What is so radical about Ferguson’s argument is that she enters the debate from a unique angle. She concerns herself solely with the argument for nuclear disarmament as one that lays its claim to legitimacy, not on an account of what maintaining a nuclear arsenal does to our lives today, but rather on the concern for the fate of those as of yet unborn. While the disarmament advocate Jonathan Schell identifies this future as one in which our progeny will be free from the feeling of claustrophobia generated by the constant threat of nuclear destruction, Ferguson points out the problem with a justification that prioritizes the claims of others, placing demands on and sacrifices from the self. The claims of the unborn to invade on our own claim to freedom: “To march off into a future free from nuclear peril is, from one direction, to free ourselves from claustrophobia, but it is, from another, merely to evade the claustrophobia inspired by the pressures of intersubjectivity…” The weight of the claims of the “unborn” is all the greater because the current non-existence of the future makes it pregnant with possibility, but whether or not the idea of this possibility inspires a sense of freedom or a different sense of claustrophobia is a matter of perspective.

By applying the logic of the “sublime” from an earlier era to the nuclear sublime Ferguson reveals that the disarmament advocate’s justification for eliminating nuclear weapons fails to identify or cope with that which gives rise to the desire for the sublime: to escape the claustrophobia of the everyday by existing in the presence of something greater than the self.
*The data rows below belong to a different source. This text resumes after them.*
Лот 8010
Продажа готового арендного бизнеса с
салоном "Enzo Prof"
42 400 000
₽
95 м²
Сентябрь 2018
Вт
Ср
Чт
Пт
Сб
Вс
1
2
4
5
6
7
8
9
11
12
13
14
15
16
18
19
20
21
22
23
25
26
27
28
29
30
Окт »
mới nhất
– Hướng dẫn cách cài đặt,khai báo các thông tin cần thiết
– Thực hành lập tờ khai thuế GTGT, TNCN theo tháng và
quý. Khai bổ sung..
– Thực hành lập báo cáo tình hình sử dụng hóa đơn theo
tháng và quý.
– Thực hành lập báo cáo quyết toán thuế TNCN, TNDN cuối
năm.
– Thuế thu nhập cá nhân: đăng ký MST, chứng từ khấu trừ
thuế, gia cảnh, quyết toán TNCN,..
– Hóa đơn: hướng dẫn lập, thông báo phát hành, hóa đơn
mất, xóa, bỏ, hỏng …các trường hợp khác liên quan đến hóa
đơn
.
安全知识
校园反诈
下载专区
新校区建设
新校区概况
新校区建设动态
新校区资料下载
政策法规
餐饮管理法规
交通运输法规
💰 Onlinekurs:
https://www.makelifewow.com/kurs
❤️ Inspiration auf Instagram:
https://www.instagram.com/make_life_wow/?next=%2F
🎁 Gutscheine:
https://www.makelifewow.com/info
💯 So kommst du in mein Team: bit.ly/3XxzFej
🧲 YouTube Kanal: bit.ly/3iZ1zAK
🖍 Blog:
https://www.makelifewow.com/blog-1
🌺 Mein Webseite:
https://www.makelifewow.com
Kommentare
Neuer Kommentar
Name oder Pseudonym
The sublime is “the thing that is bigger than any individual, and specifically bigger in terms of being more powerful and, usually, more threatening.” From this perspective, the logic of the nuclear sublime as collective immolation is the expression of freedom in its negative sense: “the outcome of the subject’s search for self-determination is not the achievement of absolute freedom in a positive form but rather the achievement of a freedom from the conditions of existence by means of one’s nonexistence.” We are free to destroy ourselves. If the crush of the demands of others becomes too much, we are free to escape those pressures through death.
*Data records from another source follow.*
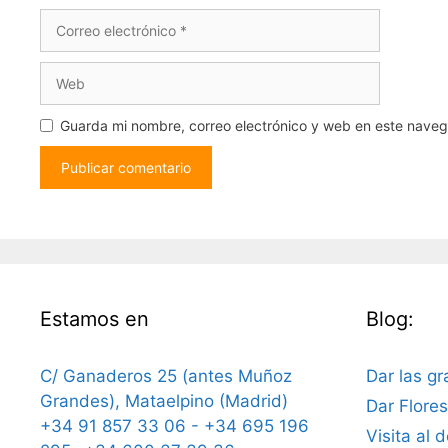
Correo
electrónico
Web
Guarda mi nombre, correo electrónico y web en este nave
Estamos en
Blog:
C/ Ganaderos 25 (antes Muñoz
Dar las gr
Grandes), Mataelpino (Madrid)
Dar Flore
+34 91 857 33 06 - +34 695 196
Visita al 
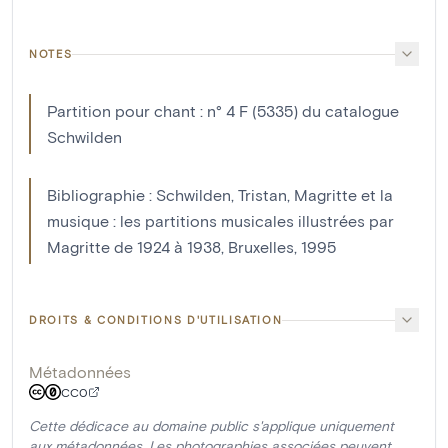
NOTES
Partition pour chant : n° 4 F (5335) du catalogue
Schwilden
Bibliographie : Schwilden, Tristan, Magritte et la
musique : les partitions musicales illustrées par
Magritte de 1924 à 1938, Bruxelles, 1995
DROITS & CONDITIONS D'UTILISATION
Métadonnées
CC0
Cette dédicace au domaine public s'applique uniquement
aux métadonnées. Les photographies associées peuvent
Ferguson’s writing style is so rich and pregnant with possibility itself, that it feels practically impossible to reduce her argument to a single conclusion. Each time I try, it seems like I have left the most important part out. However, what I take to be the lesson for the project of nuclear philosophy is that there is a tension between the sublime and the beautiful: “while the sublime courts the feeling of overextension as a version of individual freedom, the social world of the beautiful recoils at the way the notion of individual freedom seems stretched too thin to accommodates its various claimants.” She brings an awareness of the way that tension recurs in the nuclear debate and points us in a new direction. Rather than advocating disarmament in the name of the unborn or the fear of future destruction, Ferguson points us, instead, toward the notion that tackling nuclear disarmament is also about finding a way to live with the claustrophobia and beauty of daily life, which is different kind of imperative.